To show off, mostly. But the upgrades you mention might be a reason.
For several years, American Centurion holders received mid-tier elite status in several airlines: Continental OnePass Gold Elite, Delta Air Lines SkyMiles Gold Medallion, and US Airways Dividend Miles Gold Preferred. (US Airways dropped out after they merged with America West. Now, newly-invited cardholders also receive elite status in Virgin Atlantic’s program.) So if you were upgraded on those airlines, it’s a function of the elite status you gained because of the card, not thanks to flashing the black card at the gate.
Other travel benefits include free companion tickets on tickets booked through their staff, membership in the PriorityPass airport lounge network, and elite status in hotel loyalty programs (though many of these benefits are already available to Platinum cardholders, too, who pay “only” $450 per year.)
Benefits and elite memberships conferred will vary by country. For example, if you’re a Centurion cardholder in Germany, you’ll get elite status in KLM and at a basket of hotels. Or if you’re based in Australia, you’ll get membership in the Qantas airport clubs, which others don’t. Etc.
Since the Centurion site is off limits to non-members, curious gawkers can browse another site, which serves as on online museum of black card history.

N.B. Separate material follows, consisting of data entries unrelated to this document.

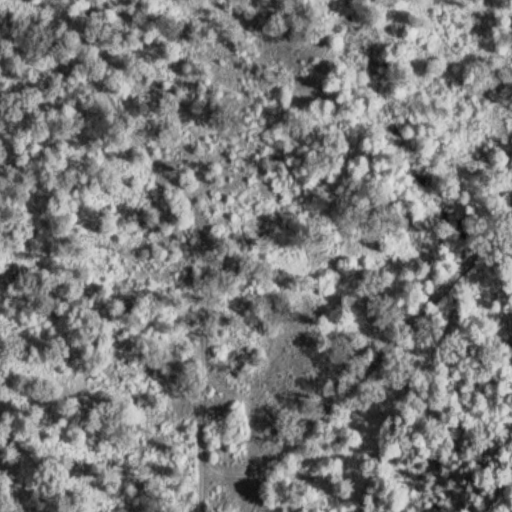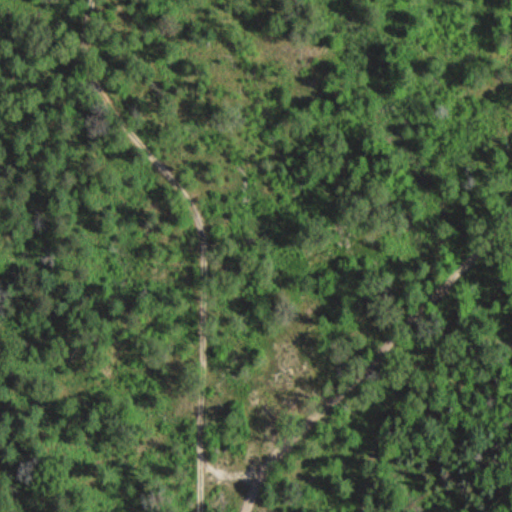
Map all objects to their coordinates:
road: (205, 235)
road: (375, 359)
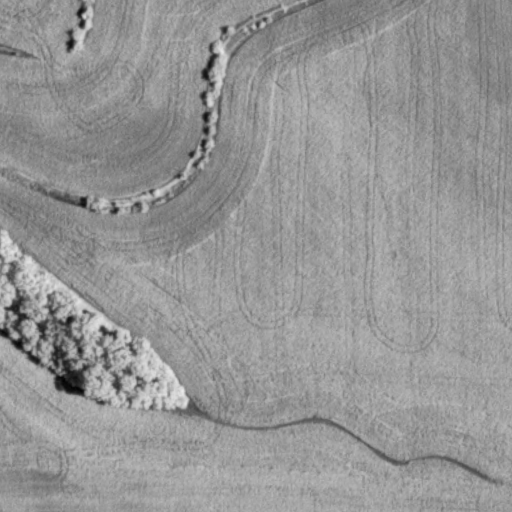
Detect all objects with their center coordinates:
road: (256, 469)
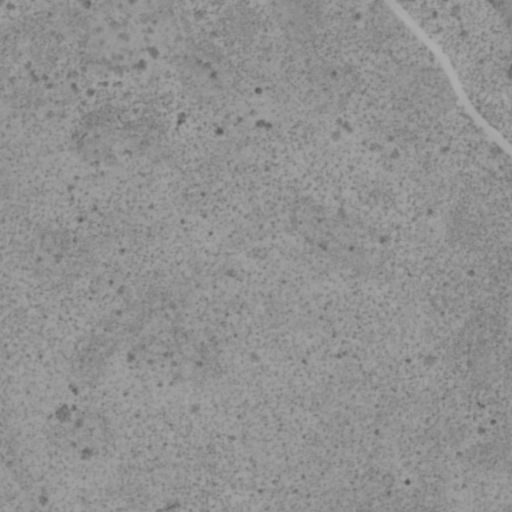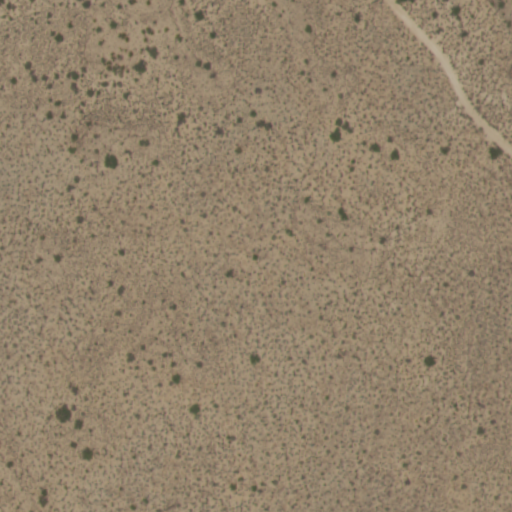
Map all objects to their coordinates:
road: (430, 105)
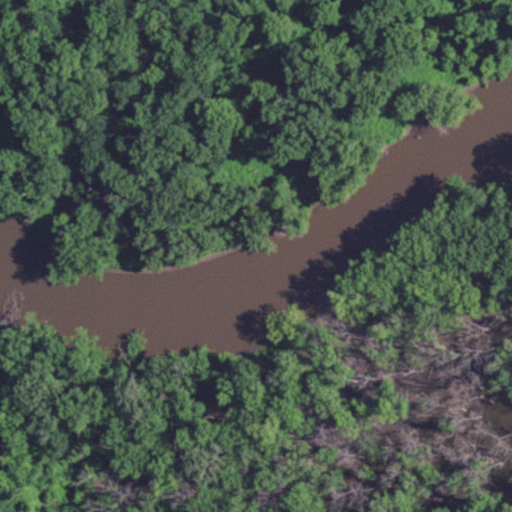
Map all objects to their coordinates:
road: (363, 496)
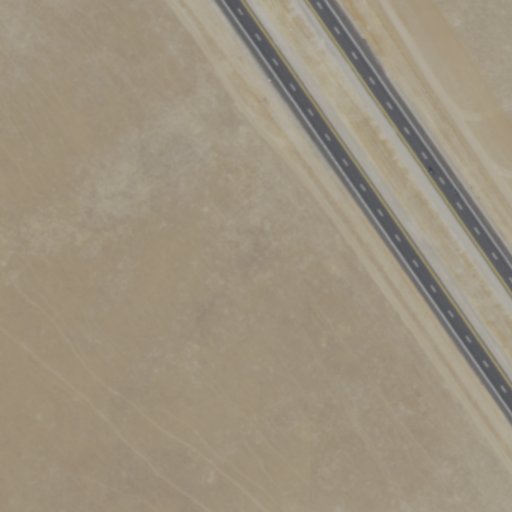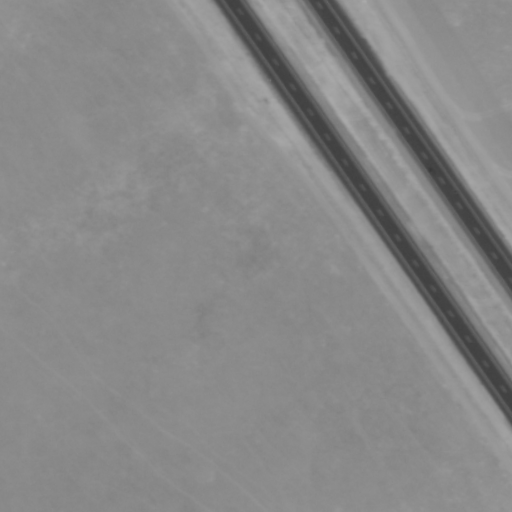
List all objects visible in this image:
crop: (480, 45)
road: (443, 101)
road: (414, 135)
road: (372, 201)
road: (343, 232)
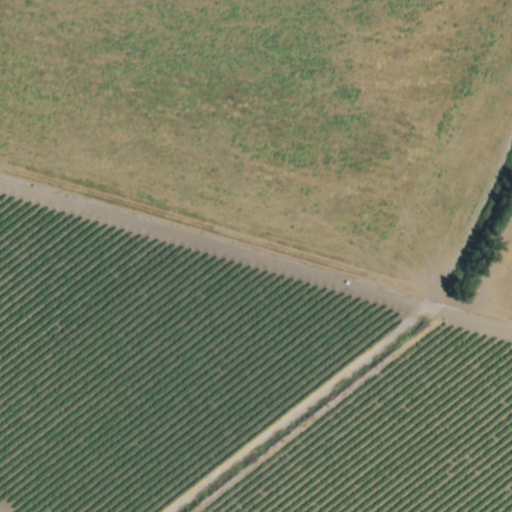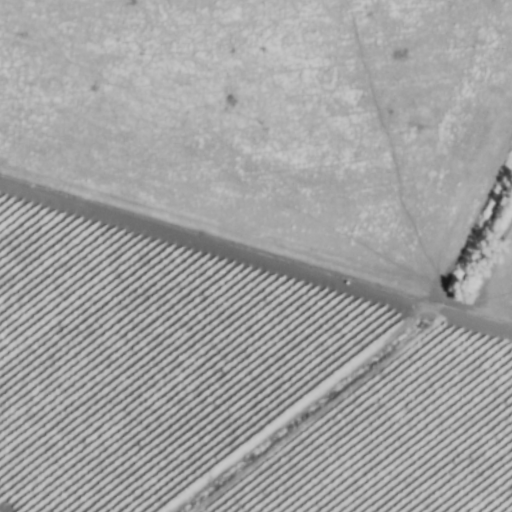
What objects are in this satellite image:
crop: (255, 255)
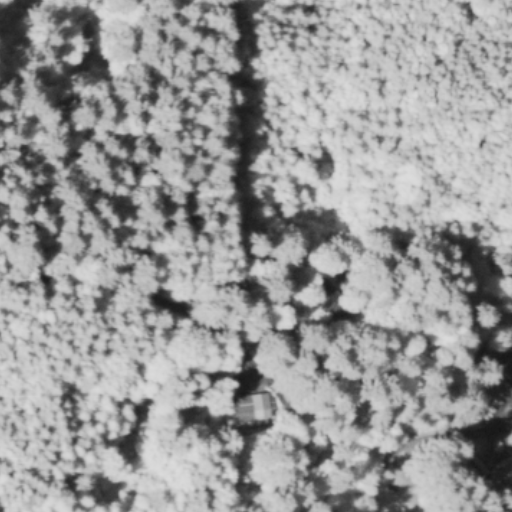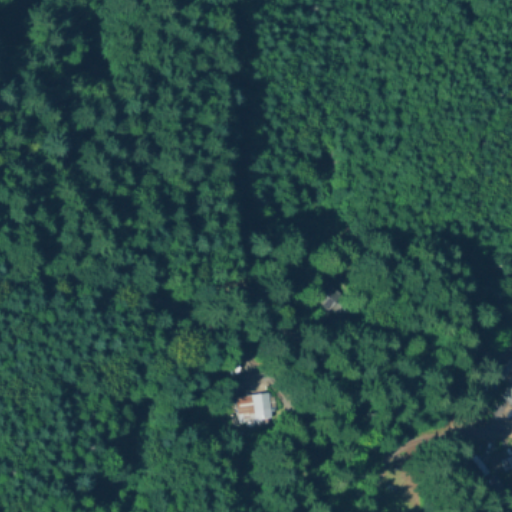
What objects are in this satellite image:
road: (164, 355)
building: (505, 377)
building: (505, 380)
building: (253, 411)
road: (417, 438)
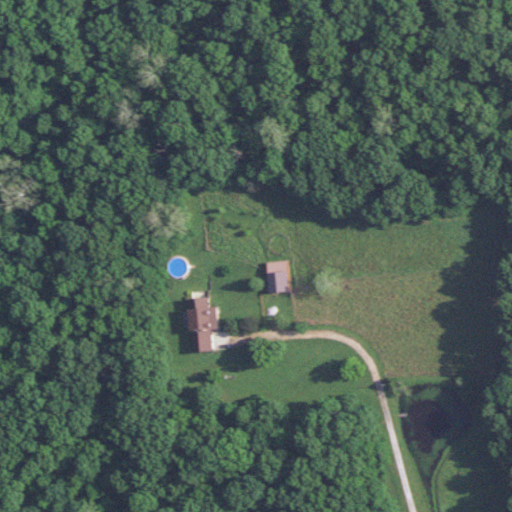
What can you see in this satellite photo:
building: (275, 276)
building: (199, 323)
road: (367, 359)
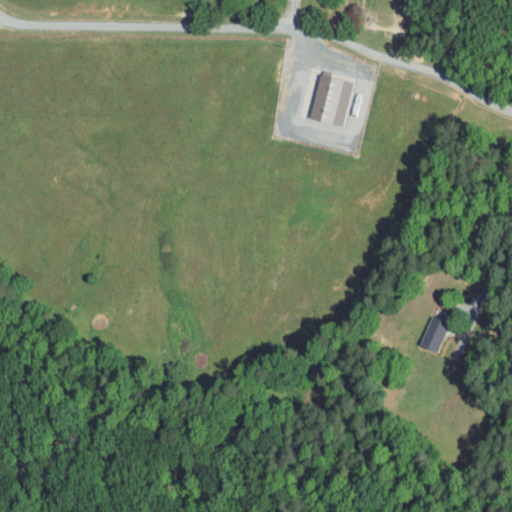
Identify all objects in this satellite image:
road: (263, 26)
building: (318, 94)
road: (340, 133)
road: (491, 277)
building: (420, 329)
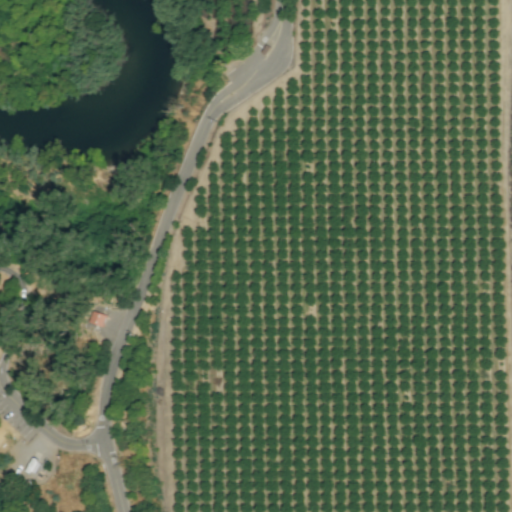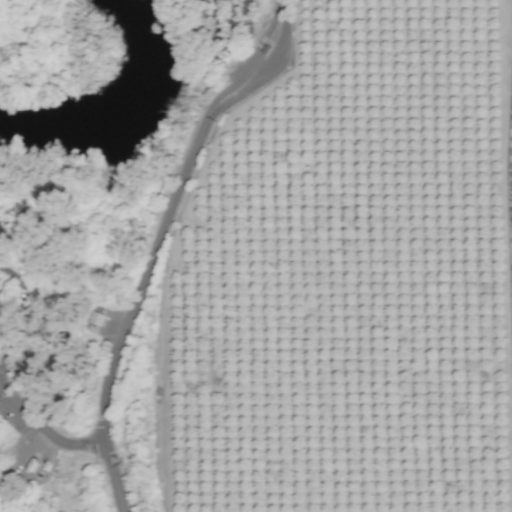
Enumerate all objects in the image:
crop: (51, 95)
river: (127, 116)
road: (155, 241)
road: (25, 311)
road: (46, 430)
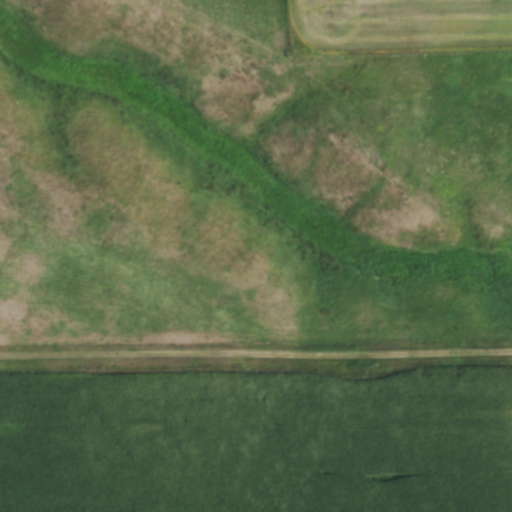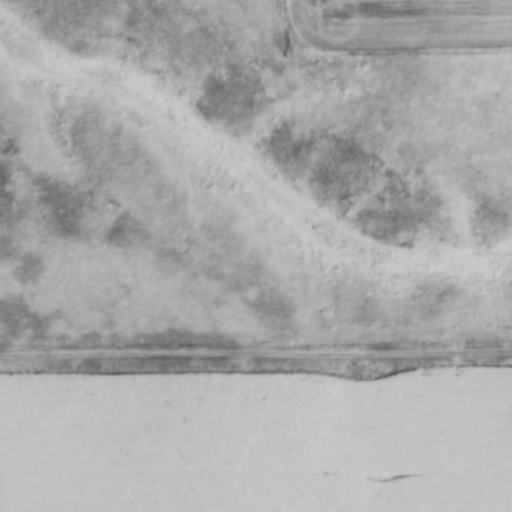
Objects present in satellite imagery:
road: (256, 353)
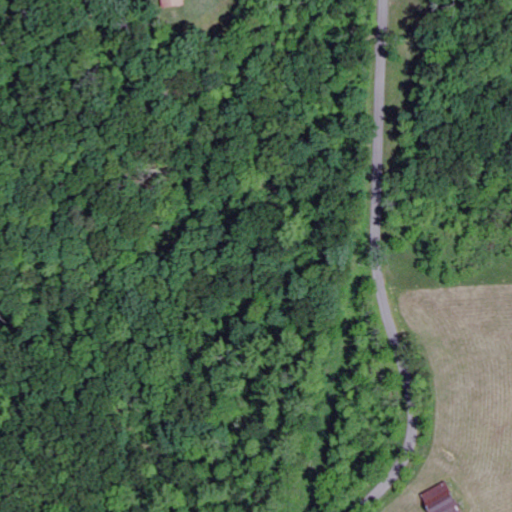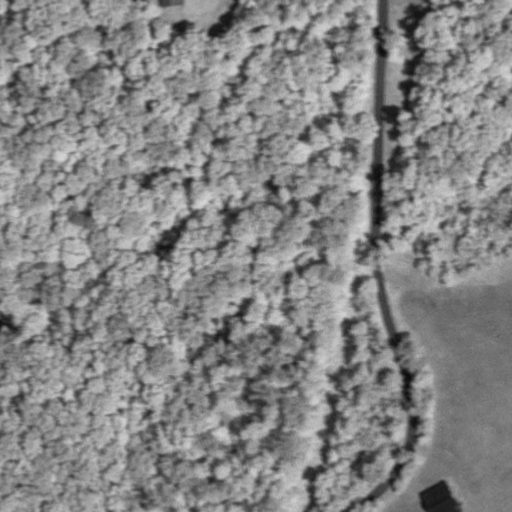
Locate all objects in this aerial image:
building: (177, 3)
road: (380, 266)
building: (446, 499)
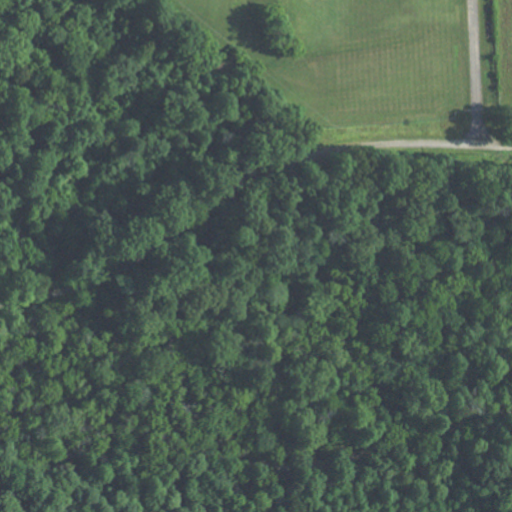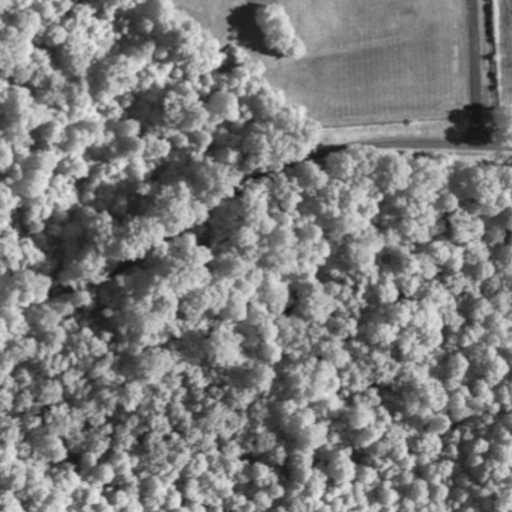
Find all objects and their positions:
road: (473, 70)
road: (244, 182)
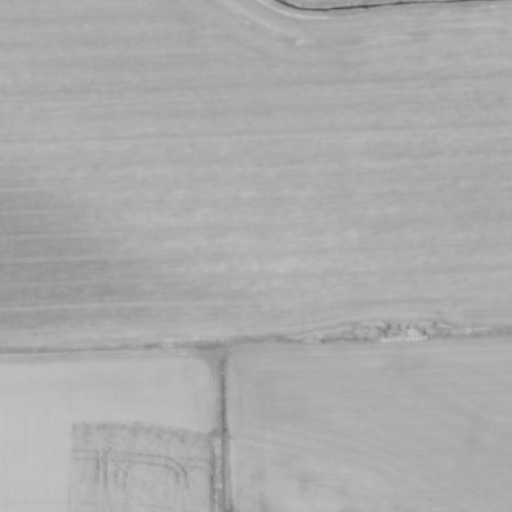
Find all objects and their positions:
crop: (254, 259)
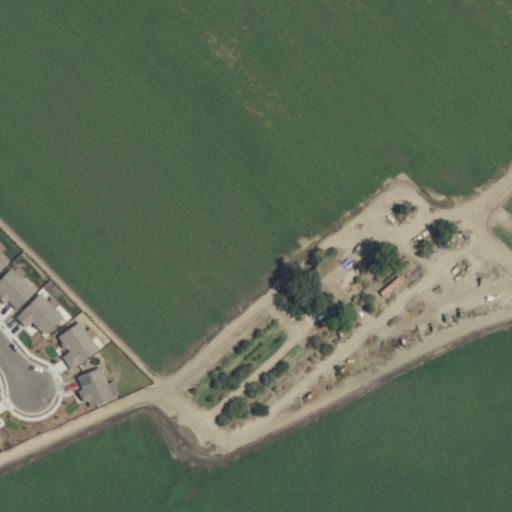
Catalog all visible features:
road: (420, 221)
building: (2, 259)
building: (332, 279)
building: (14, 287)
building: (39, 314)
building: (78, 343)
road: (13, 368)
building: (95, 386)
crop: (435, 451)
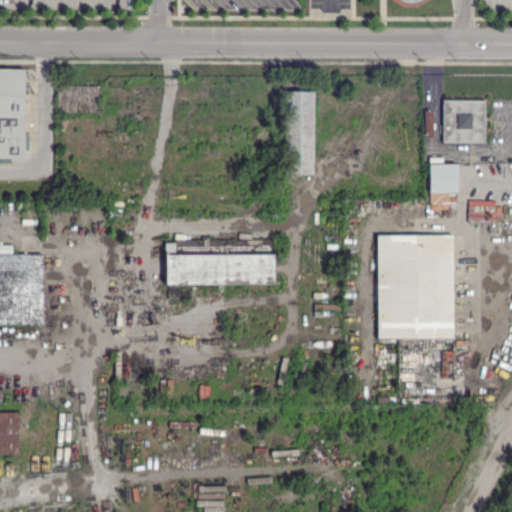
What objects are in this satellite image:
building: (409, 1)
parking lot: (205, 3)
parking lot: (244, 3)
road: (329, 3)
parking lot: (331, 3)
road: (158, 21)
road: (462, 22)
road: (79, 42)
road: (310, 44)
road: (487, 45)
building: (77, 99)
building: (11, 112)
building: (462, 121)
road: (45, 129)
building: (297, 133)
road: (429, 140)
building: (442, 178)
road: (152, 188)
building: (216, 264)
building: (413, 286)
building: (19, 287)
road: (65, 350)
building: (9, 433)
road: (492, 474)
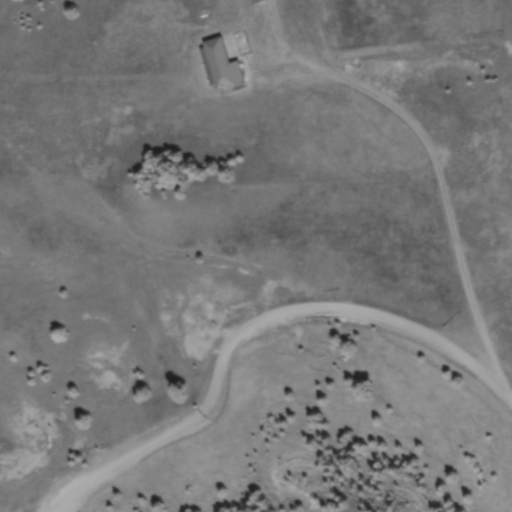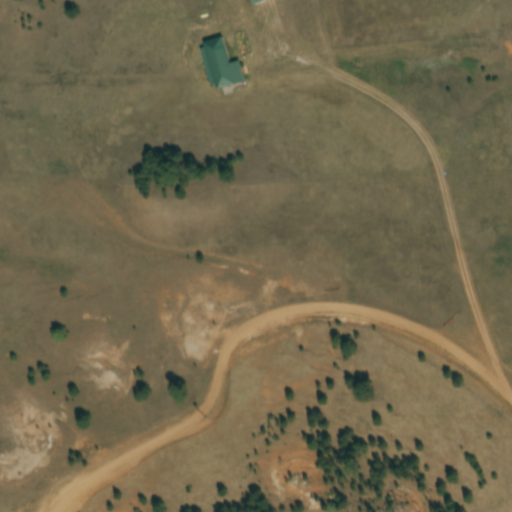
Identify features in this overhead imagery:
building: (259, 2)
building: (221, 67)
road: (446, 201)
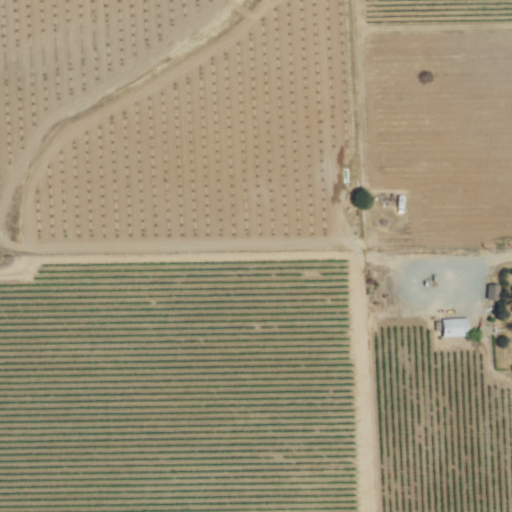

I’m not expecting The Call from Amex offering me membership in the Centurion club anytime soon. And if asked, I’m sure I’d decline. Paying that kind of money for the privilege of spending more money just doesn’t jive with my way of thinking. If I’m going Amex, I’ll stick with the no-fee or low-fee cards that link up with Hilton or Starwood hotels and shower you with points toward free nights.